This grasshopper, I mean
Just in from gardening, tackling the massively overgrown rockery at the front of the house, pruning what wisteria I can reach, and greeting neighbours. It’s Saturday and a steady procession were on their way down to the local post office – lucky us to still have one – and stopped to chat.
The RHS website has a 90 second instruction video on summer pruning of wisteria. The magic number is five – snip the whippy bit five shoots along from the woody bit. For winter pruning, it’s two. And then, lo and behold, in spring, the house will be spectacularly decorated in cascades of mauve flowers. It seems like a big job but it gets done and there’s pleasure in the intimacy – the Mr Whippys filling the bin and the revelation of the wisteria’s own patterns of being. There’s a house in a neighbouring street that’s virtually disappeared under a vast nest of unpruned wisteria and I imagine its inhabitant surrounded by whippy stems intruding into every room.
The garden here is too big for me. I can’t really manage it and it’s a bit out of control. That feels like a lesson though. The word ‘management’ is everywhere which suggests to me that it is a kind of global fantasy as ultimately, there’s very little in life that can be ‘managed’. It’s a fairly recent word in the language, coming from the Italian and the word for the control of horses, related to ‘manus’ for hand.

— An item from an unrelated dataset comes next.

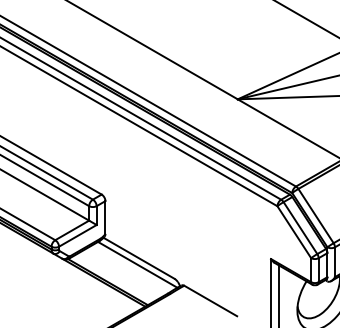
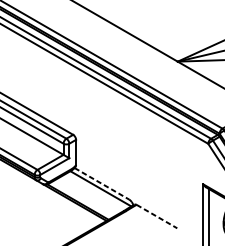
line: (139, 258) -> (102, 183), solid -> dashed
line: (211, 301) -> (157, 216), solid -> dashed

Gardening seems to be a big metaphor for ideas of management and control, and the converse: surrendering both in favour of the pleasures of manual labour, ‘manus’ again, and the wonder that comes from intimate engagement. Mary Oliver’s poem The Summer Day is wonderful at conveying that astonishment. And you can be busy and blessed too.
Heaven is indeed in the flowers – look at the roses. This rose, I mean. The one growing behind some fennel that is sending up umbels of little yellow stars. I even have a grudging admiration for what I think is a kind of berberis that has, whilst I haven’t been looking, crept all over the wall, putting down tenacious roots.
Mary Oliver’s poem is similarly invasive – Google returns 13.6 million results. One characteristic though of a ‘good’ poem for poetry therapy, is that it is possible to keep coming back to it, in different seasons, from different perspectives. Poetry Therapy, like gardening, is iterative. Just like Saturdays, working in the garden, neighbours going down the hill and up the hill, the same but different, talking about the weather then hurrying to catch the post as they’ve probably been doing for the fifty years since this house was built.